The art in Norsefire is, without exception, crude, propagandistic, and childish. Here, the lounge singer’s act is purely sexual and nationalistic (using language associated with Nazis)—it has no redeeming artistic value. Evey’s relationship with Gordon is remarkably similar to that between Evey and V—she turns to men for protection. She still craves a father-figure, and finds one in Gordon.
As Evey sits in the club, she notices a gangster Gordon knows, named Robert, talking with another man. Robert begs the man—who we recognize as Peter Creedy—to help him save his mother. While Derek Almond was alive, Robert explains, there was “an understanding” that kept his mother from being sent to “a home.” Creedy impatiently explains that no such understanding exists anymore—Robert’s mother will have to be sent to the home.

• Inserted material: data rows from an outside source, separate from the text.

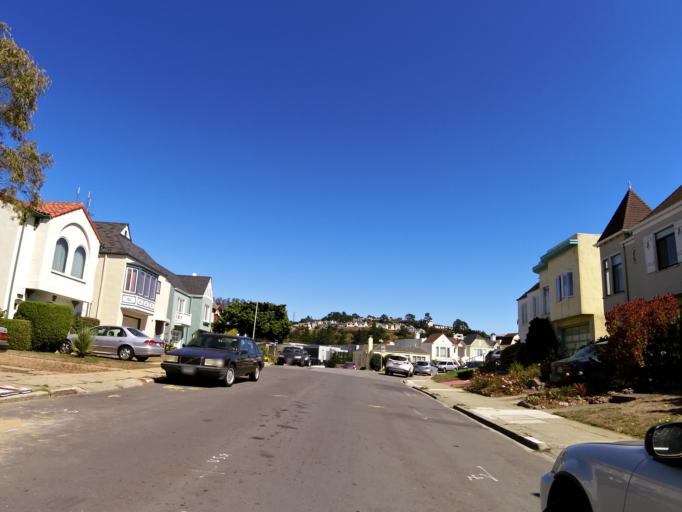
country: US
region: California
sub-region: San Mateo County
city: Daly City
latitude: 37.7444
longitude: -122.4549
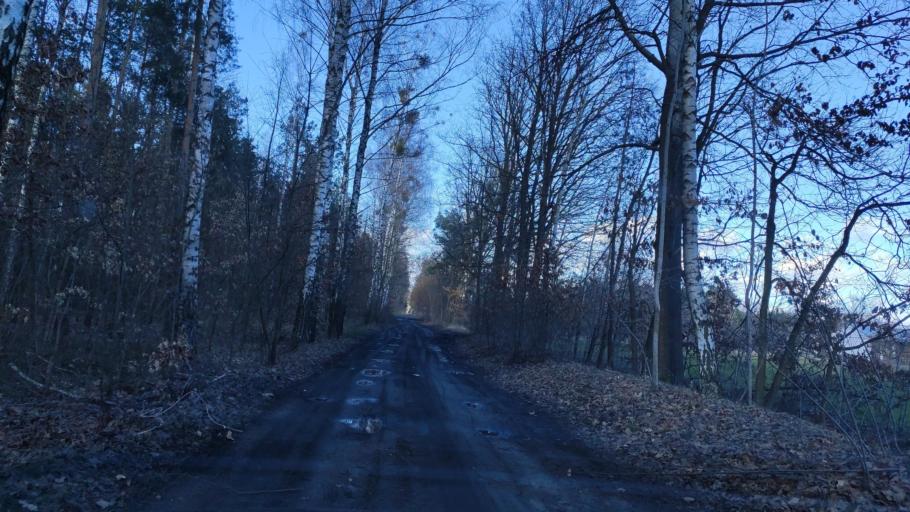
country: PL
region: Masovian Voivodeship
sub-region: Powiat radomski
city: Jedlnia-Letnisko
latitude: 51.4603
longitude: 21.3248
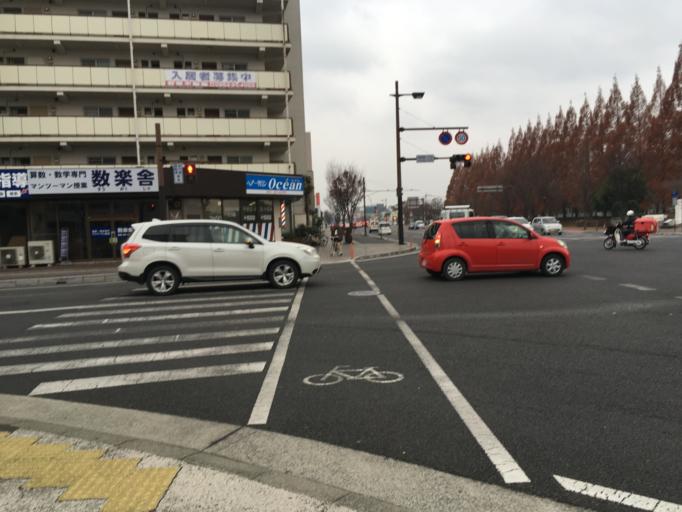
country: JP
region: Saga Prefecture
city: Saga-shi
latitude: 33.2616
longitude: 130.2934
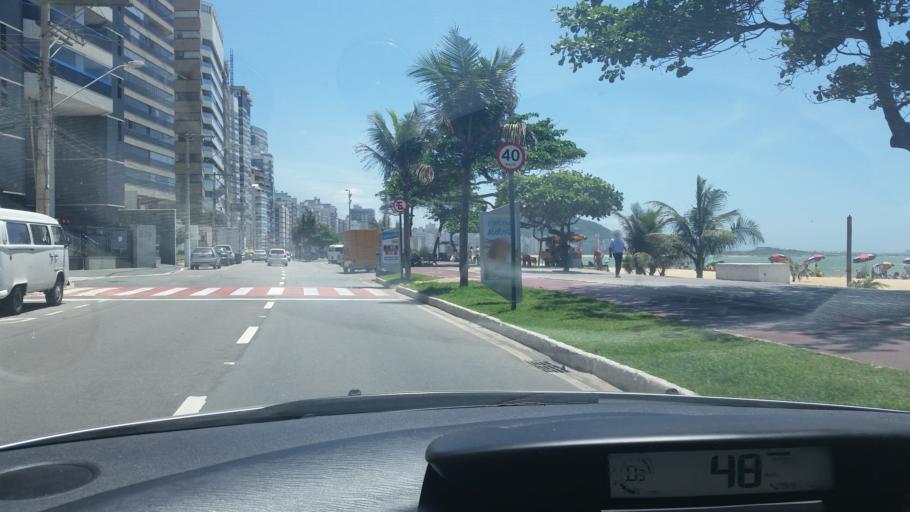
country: BR
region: Espirito Santo
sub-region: Vila Velha
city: Vila Velha
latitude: -20.3508
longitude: -40.2838
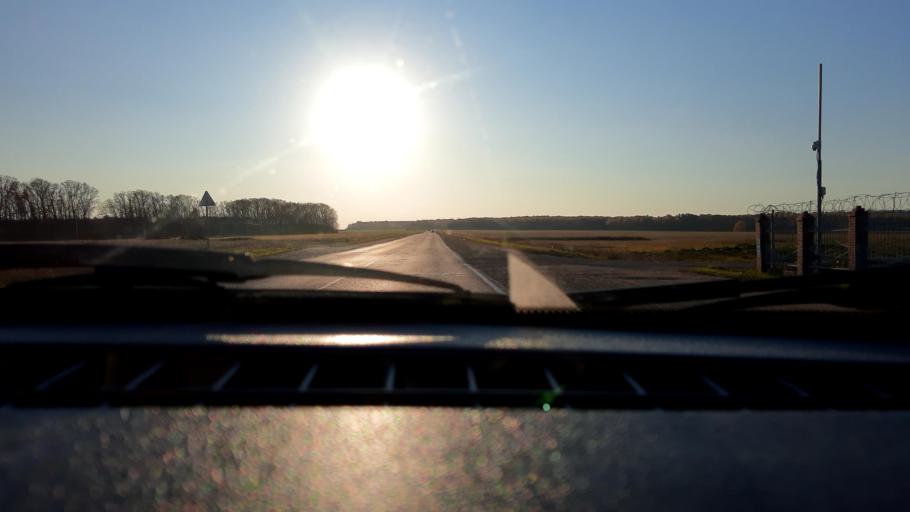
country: RU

Robert insists that the “home” is really a gas chamber, and he begins to weep.
In this section, we learn new, shocking information about the Norsefire state: the elderly are sent to gas chambers when they’re too old to work. The heartlessness of the Fingermen is obvious—presumably Creedy has a mother of his own, whom he’s either protected using his influence, or sent to the gas chamber.
Evey watches as Robert cries. He screams, “We shouldn’t have to live like this,” and he begins pushing and shoving, and a fight breaks out. Quickly, Gordon leads Evey out of the club. Outside, Evey begins to weep too, saying that Robert was right—humans shouldn’t have to live like this. Gordon nods, and asks Evey what she’s going to do about it. As they walk away from the club, we see V watching them.
Even after Evey rejects V’s radicalism, she can’t entirely forget what she sees everyday. She recognizes that V is right to be dissatisfied with the status quo in England. The chapter ends with a reminder that V hasn’t disappeared from Evey’s life altogether—he’s still watching her, and presumably has new plans for her.